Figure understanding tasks
%%
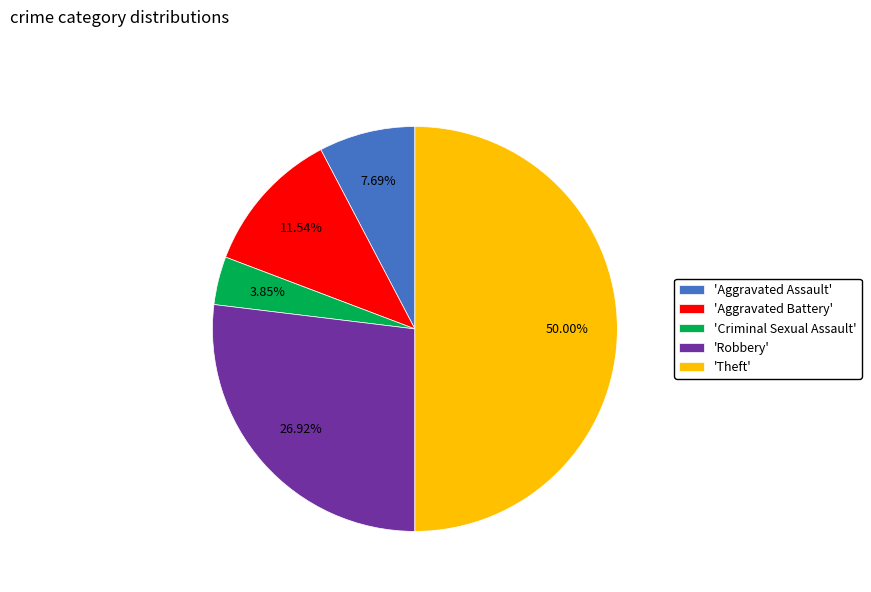

Rank the categories by value from lowest to highest.

'Criminal Sexual Assault', 'Aggravated Assault', 'Aggravated Battery', 'Robbery', 'Theft'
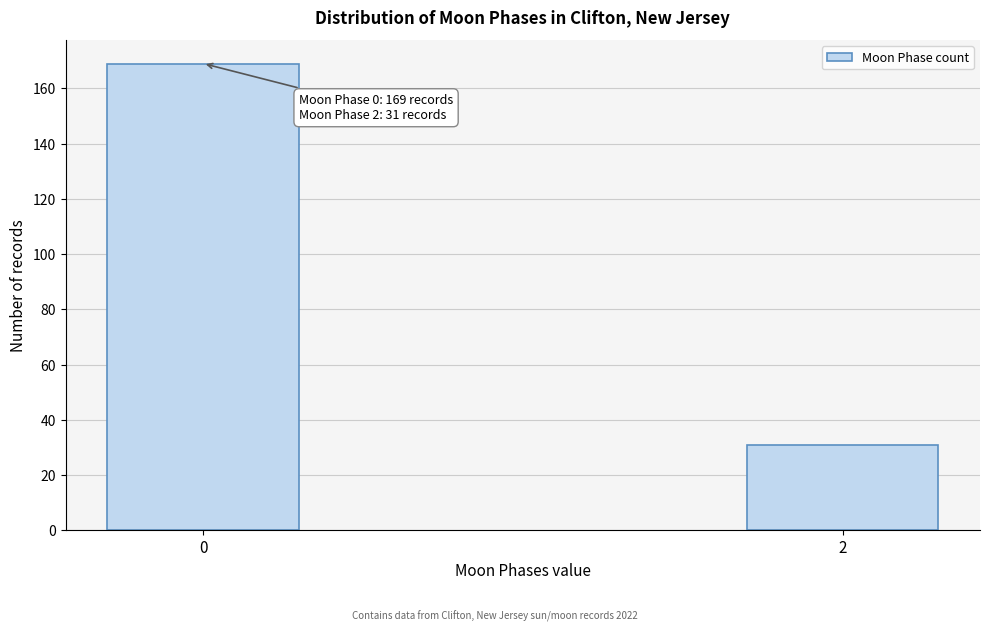

Reading left to right, transcribe all the data shown in this chart.

169	31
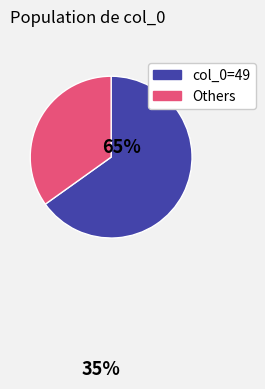

How many slices are in this pie chart?

2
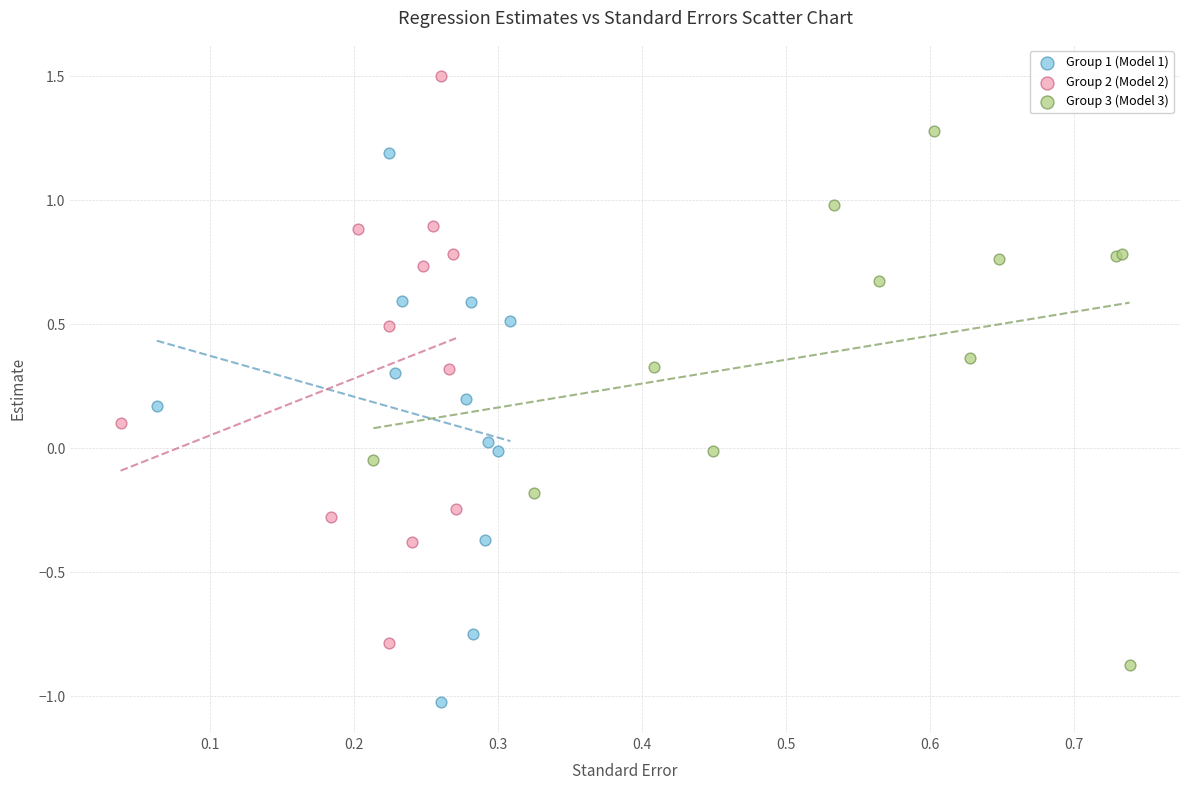

What are all the series names shown in the legend?

Group 1 (Model 1), Group 2 (Model 2), Group 3 (Model 3)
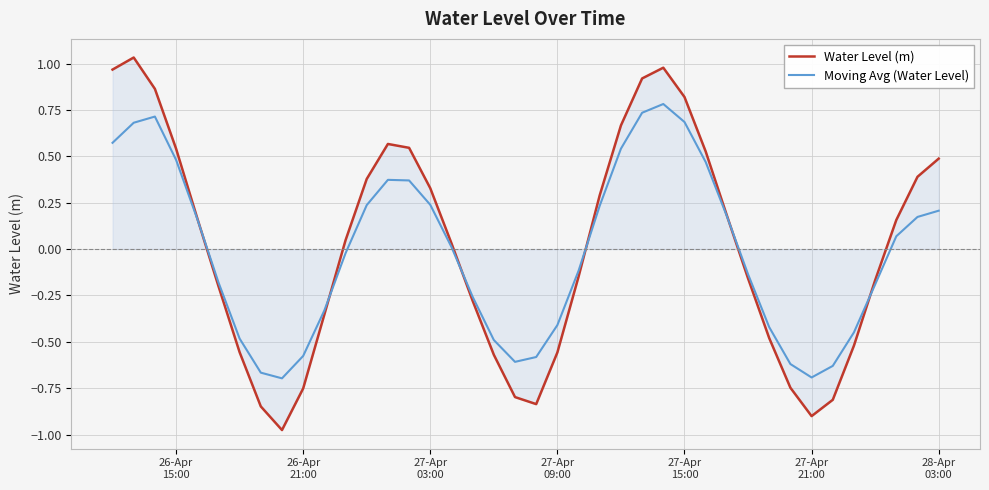

Which series has the largest range (max minus min)?

Water Level (m)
%%
* _Instructions to follow_
Print every line of text from all the records above word for word, leaving the pictures out.

* _Answer to the problem_
Rank the categories by value from lowest to highest.

'Criminal Sexual Assault', 'Aggravated Assault', 'Aggravated Battery', 'Robbery', 'Theft'

Reading left to right, transcribe all the data shown in this chart.

169	31

How many slices are in this pie chart?

2

What are all the series names shown in the legend?

Group 1 (Model 1), Group 2 (Model 2), Group 3 (Model 3)

Which series has the largest range (max minus min)?

Water Level (m)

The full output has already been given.